#### EXERCISE PROMPT:
Transcribe only the last portion of the material: exactly the lines from the one with "Copyright © 2026 State of South Carolina" through the end, inclusive.

BEGIN EXTRACTED RECORDS

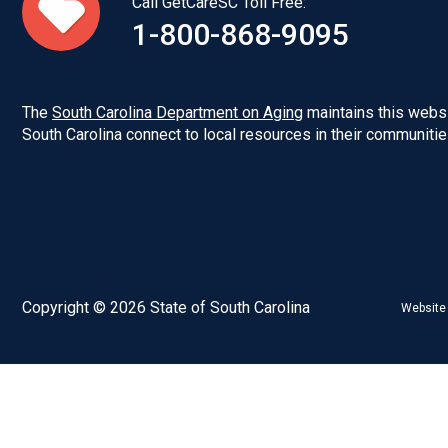
Call GetCareSC Toll Free:
1-800-868-9095
The
South Carolina Department on Aging
maintains this websi
South Carolina connect to local resources in their communitie
Copyright © 2026 State of South Carolina
Website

END EXTRACTED RECORDS

#### SOLUTION FOR THIS TASK:
Copyright © 2026 State of South Carolina
Website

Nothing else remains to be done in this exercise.